For the most part* the GFW blocks in two ways:
1) IP blocking
2) Keyword in url blocking
IP blocking is pretty easy to spot, traceroute will fail at the backbone level in China, and there will only be outgoing syn packets to the IP, the 3-way tcp handshake will never be established. (Note: all domains hosted on that IP are affected).
“Keyword-in-URL” blocking is different and sometime s a bit awkward. First, the keyword-in-url filtering is bi-direction so you can trigger it from outside -> to -> China or from China -> to -> outside.
Second, “keywords” can be domains themselves, I’ve even seen URLs used as a “keyword”. If these keywords appear in the HTTP Host header or in the GET request they will be “blocked”.
Third, the way the blocking works is that the 3-way TCP handshake will be established but when the GET request goes through the GFW sends RST packets to both the requester and the host (spoofed to appear as if they were from one another) to tear down the connection then host and the requester respond to each other with more RST packets. (There is some additional variation, but thats the basic version, see Steven Murdoch et al’s paper http://www.cl.cam.ac.uk/~rnc1/ignoring.pdf for more details).
The tricky part is that depending on the GFW (maybe related to the load) some of the transaction will go through.

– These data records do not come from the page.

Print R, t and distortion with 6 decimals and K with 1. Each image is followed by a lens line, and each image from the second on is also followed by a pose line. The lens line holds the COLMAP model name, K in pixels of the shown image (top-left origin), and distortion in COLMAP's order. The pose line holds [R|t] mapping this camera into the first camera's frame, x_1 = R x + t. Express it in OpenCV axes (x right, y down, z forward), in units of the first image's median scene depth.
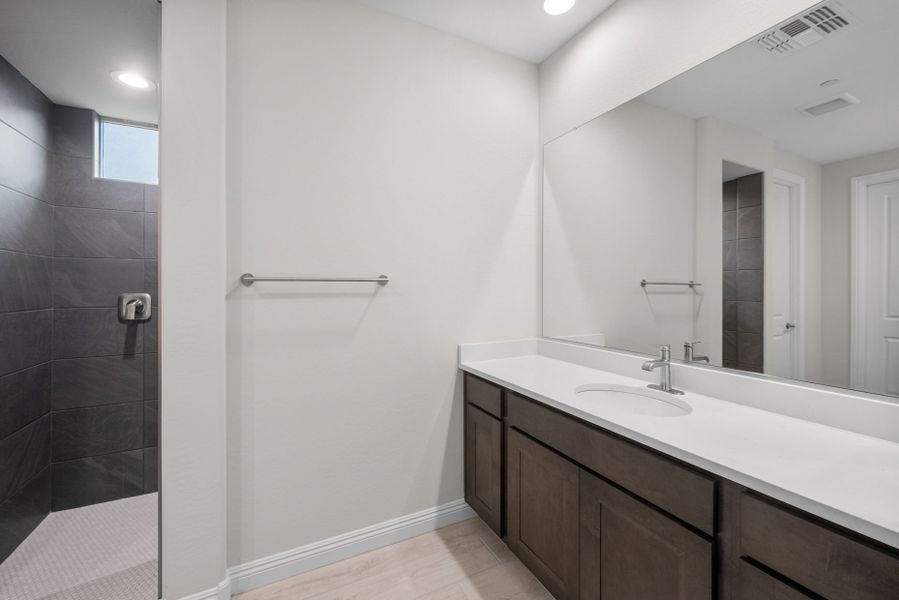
lens RADIAL K [[362.1, 0, 450.9], [0, 362.1, 291.0], [0, 0, 1]] dist [-0.000625, -0.000105]
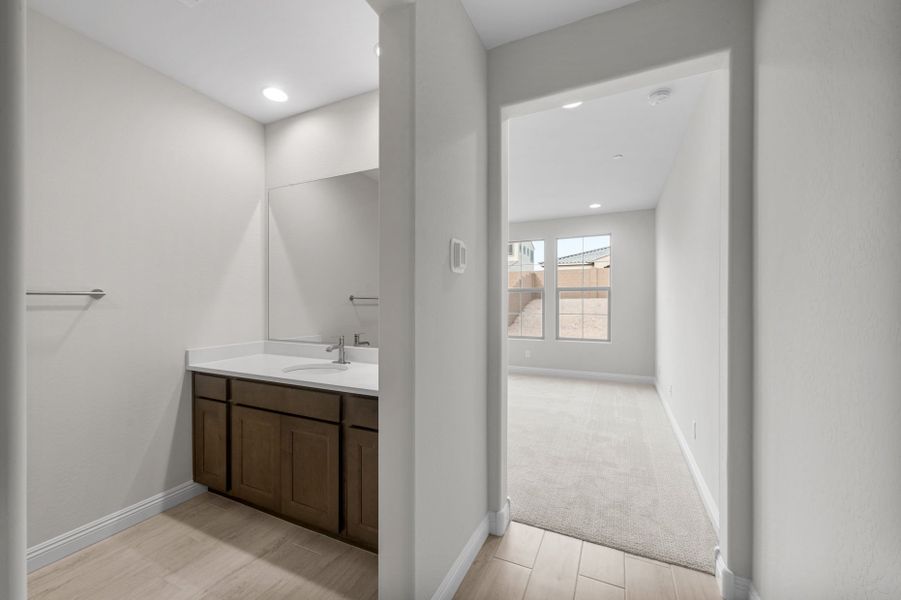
lens RADIAL K [[356.9, 0, 451.6], [0, 356.9, 304.4], [0, 0, 1]] dist [0.001887, 0.000157]
pose [[0.794441, -0.004108, 0.607328, 0.001710], [0.003569, 0.999991, 0.002096, 0.003016], [-0.607331, 0.000503, 0.794449, -0.495762]]
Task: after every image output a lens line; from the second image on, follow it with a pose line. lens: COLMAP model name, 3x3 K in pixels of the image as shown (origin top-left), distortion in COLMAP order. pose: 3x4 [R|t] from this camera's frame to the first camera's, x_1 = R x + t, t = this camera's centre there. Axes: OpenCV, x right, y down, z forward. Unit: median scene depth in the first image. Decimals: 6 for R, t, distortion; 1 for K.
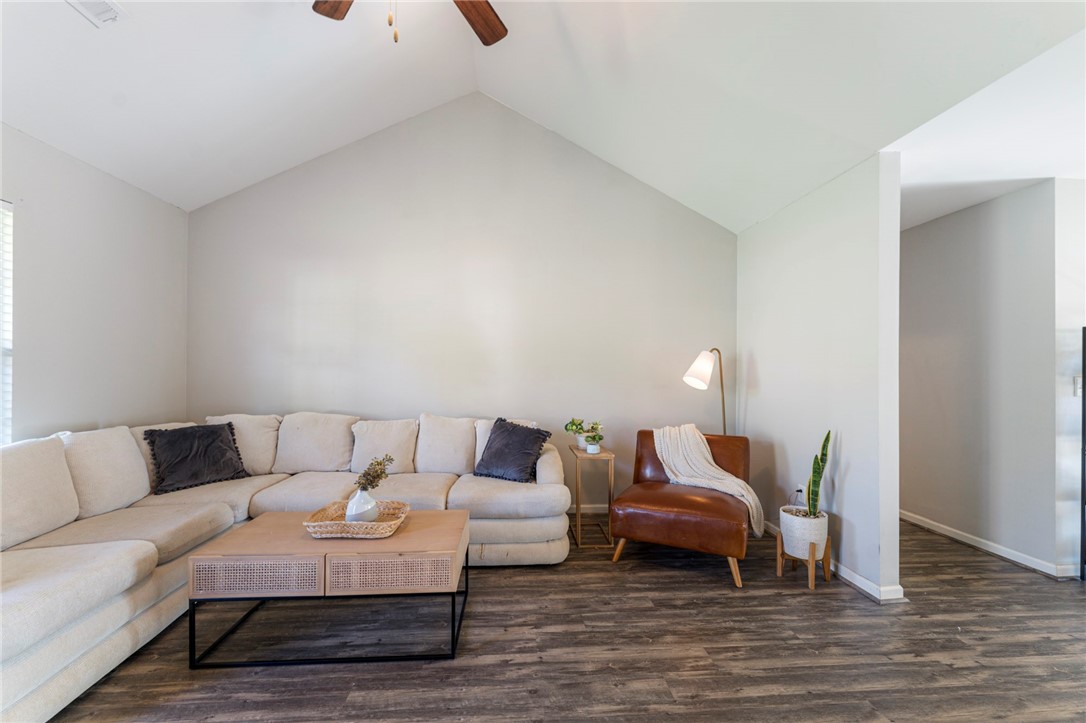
lens RADIAL K [[436.6, 0, 543.0], [0, 436.6, 361.5], [0, 0, 1]] dist [0.000694, 0.000088]
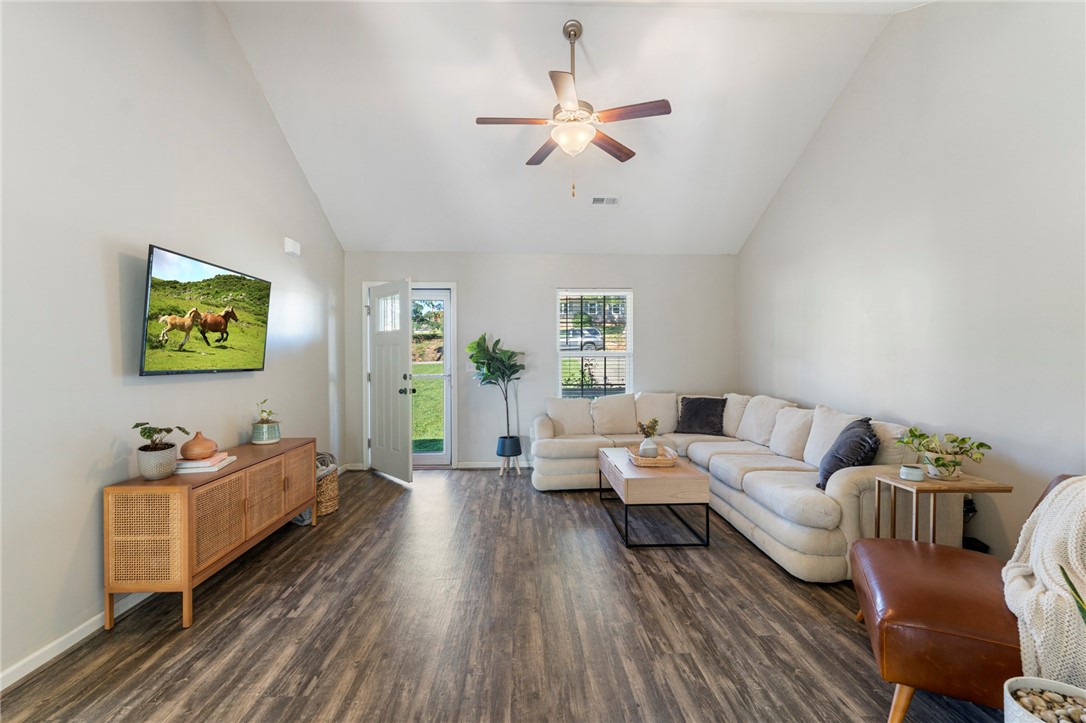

So for example, you may get half (or more!) of the html before the RST packet. Also, part of the page may load because, for example, it is not until an image with a keyword in its file name is loaded that the RST packet is sent.
Finally, the most tricky part. Because of the combination of additional RST packets from the GFW (and then the RST from the requester and host in response) further connections between the requester and host (not the internet as often reported) are disrupted for sometime. This means that if you are in China and you connect to Google (hosted outside of China) and you search for a banned keyword (the keyword goes into the GET request) you’ll be blocked. If you hit the back button in your browser and get the cached copy of Google and then search for a NOT blocked keyword it will appear to be blocked because your connection to Google is still being subjected to RST packets. This sometimes results in reports that certain keywords are blocked when in fact they are not.
Another important point to recognize is that this is dependant upon IP address. So, if the site you connect to has multiple IP addresses the behaviour may seem even more consistent and you requests may be being server by different IP addresses. For testing purposes it is best to connect directly to an IP rather than a domain name to ensure that you are always connecting to the same IP.
On June 27 2007, I captured traffic between myself and yahoo.cn (hosted in China, as well as some other hosts in China) using “.yahoo.com” (yes, that starts with a period, e.g. if affects all *.yahoo.com domains including mail.yahoo.com) and can confirm that it was subjected to the “keyword-in-url” blocking behaviour with “.yahoo.com” as the keyword.
However, and this is my opinion, the RST packet were quite slow to respond. In some cases the RST did not come until after the page loaded successfully (future connection were subjected to RST’s). It is possible that many requests for “.yahoo.com” were causing the GFW to slow down, anecdotaly the RST packets were not being received as fast as they usually are.
On June 28 2007″.yahoo.com” is no longer blocked by China.